The above example makes sure that the system the backup runs on
is not slowed down, which is particularly useful for servers.
Creating new repository on a Synology NAS via sftp fails
--------------------------------------------------------
For using restic with a Synology NAS via sftp, please make sure that the
specified path is absolute, it must start with a slash (``/``).
Sometimes creating a new restic repository on a Synology NAS via sftp fails
with an error similar to the following:
::
$ restic -r sftp:user@nas:/volume1/restic-repo init
create backend at sftp:user@nas:/volume1/restic-repo/ failed:
mkdirAll(/volume1/restic-repo/index): unable to create directories: [...]
Although you can log into the NAS via SSH and see that the directory structure
is there.
The reason for this behavior is that apparently Synology NAS expose a different
directory structure via sftp, so the path that needs to be specified is
different than the directory structure on the device and maybe even as exposed
via other protocols.
Try removing the ``/volume1`` prefix in your paths. If this does not work, use
sftp and ls to explore the SFTP file system hierarchy on your NAS.
The following may work:
::
$ restic -r sftp:user@nas:/restic-repo init
Why does restic perform so poorly on Windows?
---------------------------------------------
In some cases the real-time protection of antivirus software can interfere with
restic's operations. If you are experiencing bad performance you can try to
temporarily disable your antivirus software to find out if it is the cause for
your performance problems. If you are certain that the antivirus software is
the cause for this and you want to gain maximum performance, you have to add
the restic binary to an exclusions list within the antivirus software.

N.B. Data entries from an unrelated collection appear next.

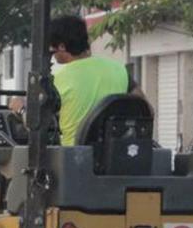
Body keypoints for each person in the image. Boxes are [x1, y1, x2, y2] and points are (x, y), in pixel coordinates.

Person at [48, 15, 143, 146]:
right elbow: (145, 109)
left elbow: (34, 122)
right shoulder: (119, 69)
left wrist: (21, 109)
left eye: (52, 49)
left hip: (72, 159)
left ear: (62, 46)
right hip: (114, 157)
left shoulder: (57, 79)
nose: (51, 54)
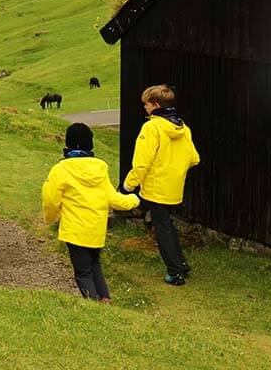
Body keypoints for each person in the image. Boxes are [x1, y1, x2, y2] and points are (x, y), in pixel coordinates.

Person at [43, 122, 140, 301]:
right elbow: (113, 198)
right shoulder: (100, 168)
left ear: (68, 143)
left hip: (74, 230)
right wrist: (134, 199)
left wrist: (50, 218)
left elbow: (50, 199)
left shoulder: (61, 169)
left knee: (82, 272)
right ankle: (105, 299)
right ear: (90, 144)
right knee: (95, 265)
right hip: (96, 228)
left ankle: (94, 304)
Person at [123, 83, 200, 285]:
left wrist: (128, 186)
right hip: (174, 186)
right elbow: (194, 158)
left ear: (156, 105)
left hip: (156, 187)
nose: (144, 108)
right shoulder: (183, 127)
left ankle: (175, 272)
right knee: (167, 224)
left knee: (162, 227)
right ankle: (181, 263)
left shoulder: (151, 128)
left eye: (146, 104)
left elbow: (141, 162)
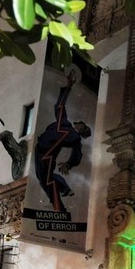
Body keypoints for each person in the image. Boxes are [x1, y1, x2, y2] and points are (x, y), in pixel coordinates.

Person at [34, 70, 91, 213]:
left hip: (46, 155)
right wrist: (68, 86)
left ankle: (61, 205)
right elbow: (59, 106)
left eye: (82, 126)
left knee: (46, 181)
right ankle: (63, 196)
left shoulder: (74, 136)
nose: (79, 123)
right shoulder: (65, 124)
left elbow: (77, 154)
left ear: (81, 131)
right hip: (42, 151)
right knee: (46, 180)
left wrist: (69, 163)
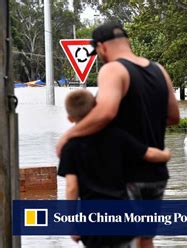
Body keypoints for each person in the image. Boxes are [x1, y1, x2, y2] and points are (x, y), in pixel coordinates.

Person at [56, 22, 180, 248]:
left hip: (127, 175)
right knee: (145, 239)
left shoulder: (113, 69)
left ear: (102, 47)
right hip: (156, 175)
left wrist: (68, 137)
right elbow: (174, 116)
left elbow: (106, 112)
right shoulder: (158, 69)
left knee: (125, 241)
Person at [58, 89, 172, 248]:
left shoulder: (70, 148)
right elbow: (148, 154)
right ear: (96, 109)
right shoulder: (117, 136)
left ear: (70, 118)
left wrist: (72, 224)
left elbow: (72, 188)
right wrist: (166, 154)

How do I choose a strong password?
----------------------------------
Length is the single most important component in password strength. That doesn't
mean that other components such as complexity and entropy (or randomness) are not
important to consider. A strong password includes Alphabetical, Numerical and
Special characters. For example, ``nk3E9Rr26md6GGySyyWMrfakw8Jck4$&vVY6`` would
be a very strong password, if not for being in this documentation.
There are plenty of tools out there, such as OpenSSL, pwgen or KeePass that can
generate a sufficiently complex, random and long password.
Restic backup command fails to find a valid file in Windows
-----------------------------------------------------------
If the name of a file in Windows contains an invalid character, Restic will not be
able to read the file. To solve this issue, consider renaming the particular file.